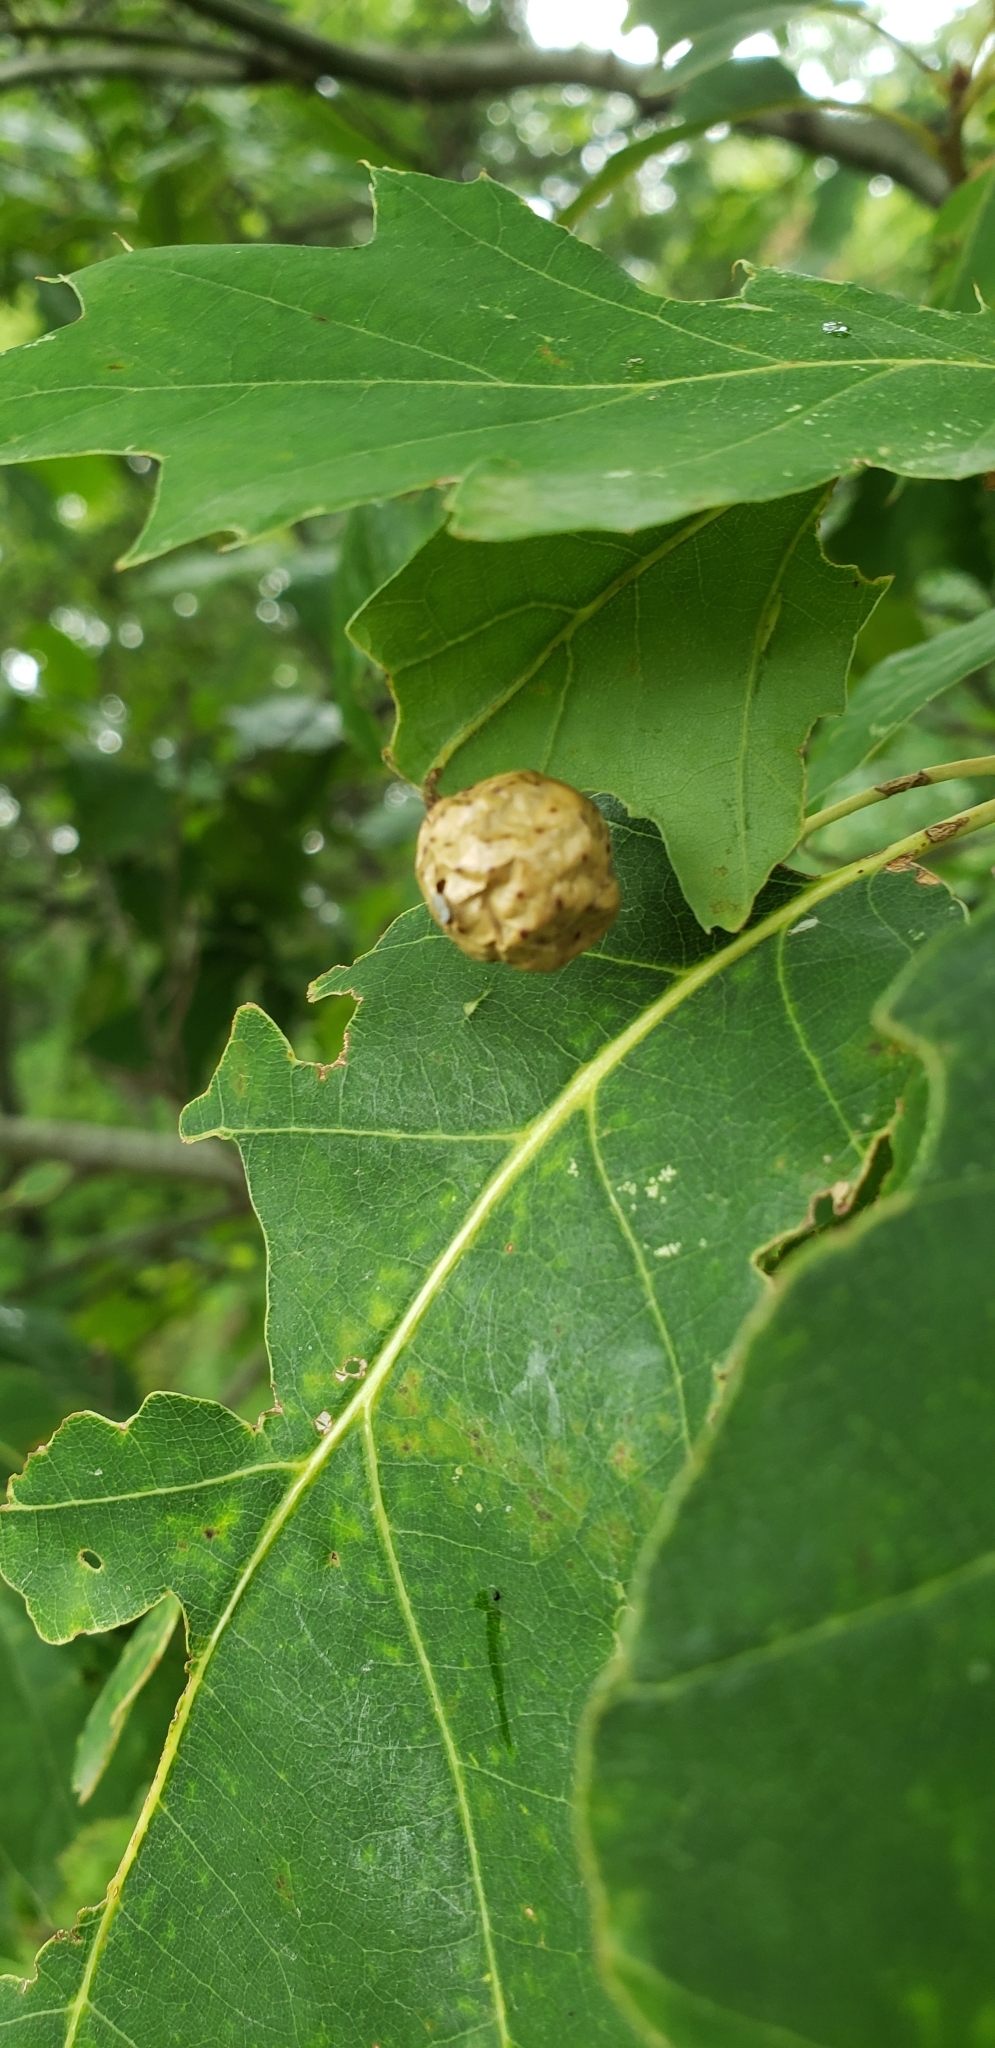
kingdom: Animalia
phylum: Arthropoda
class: Insecta
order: Hymenoptera
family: Cynipidae
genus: Amphibolips
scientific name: Amphibolips
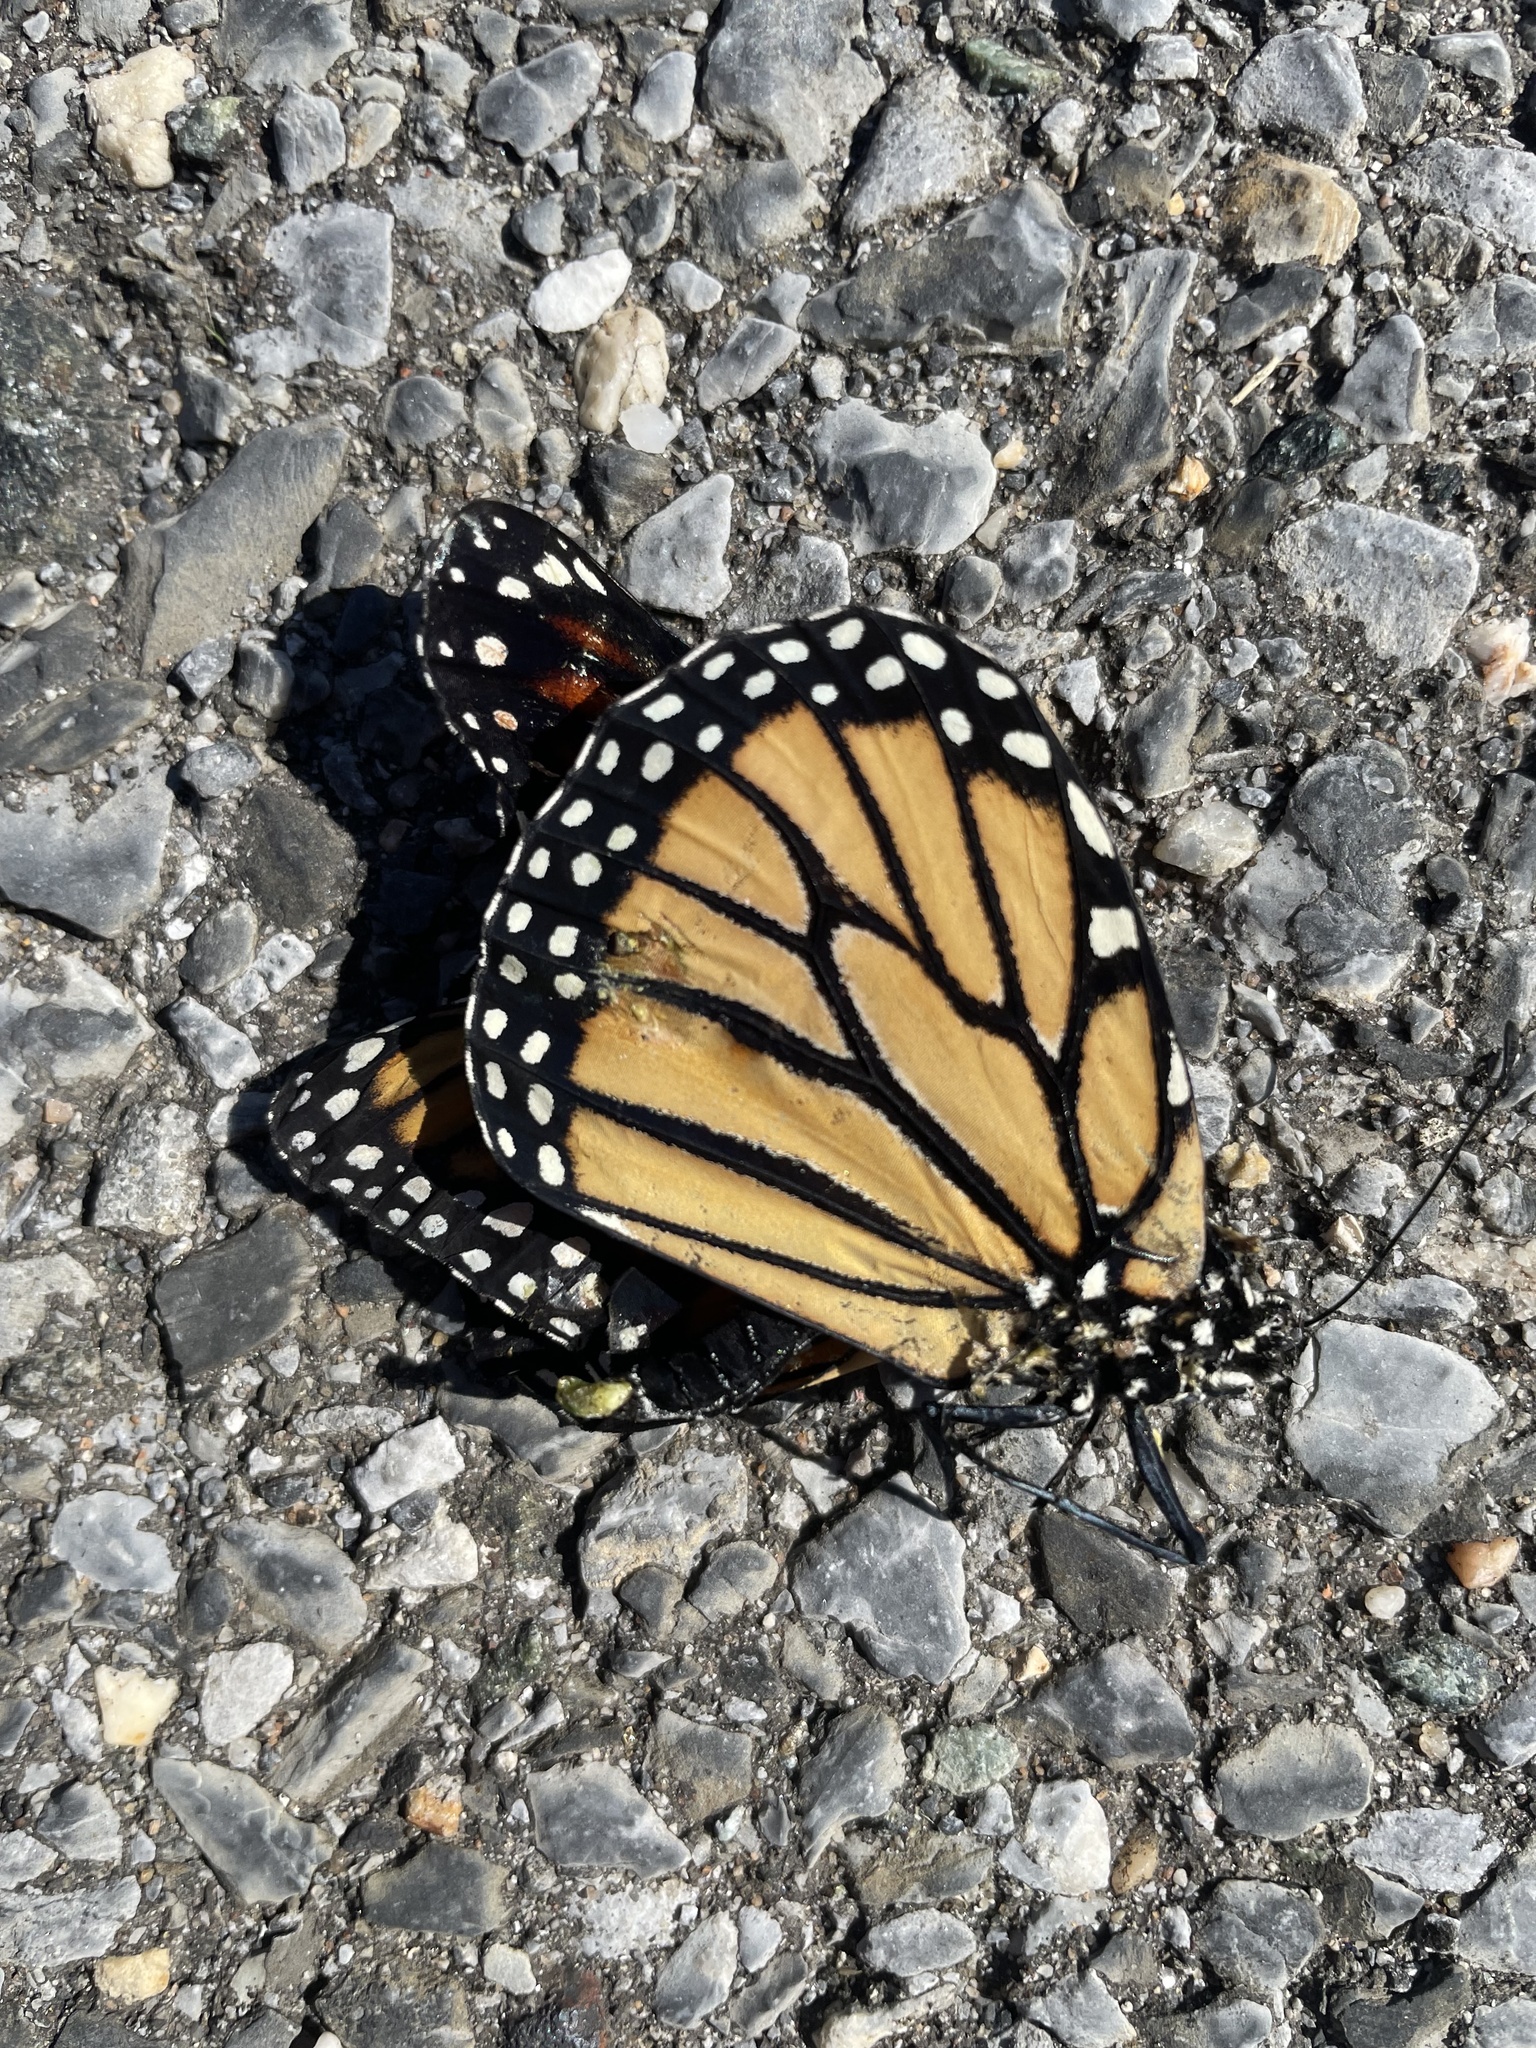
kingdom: Animalia
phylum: Arthropoda
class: Insecta
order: Lepidoptera
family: Nymphalidae
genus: Danaus
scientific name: Danaus plexippus
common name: Monarch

> **REQUEST**
Copy out every line of text in these records, with nothing changed, and leave the pictures out of your answer.

> **TASK RESULT**
kingdom: Animalia
phylum: Arthropoda
class: Insecta
order: Hymenoptera
family: Cynipidae
genus: Amphibolips
scientific name: Amphibolips
kingdom: Animalia
phylum: Arthropoda
class: Insecta
order: Lepidoptera
family: Nymphalidae
genus: Danaus
scientific name: Danaus plexippus
common name: Monarch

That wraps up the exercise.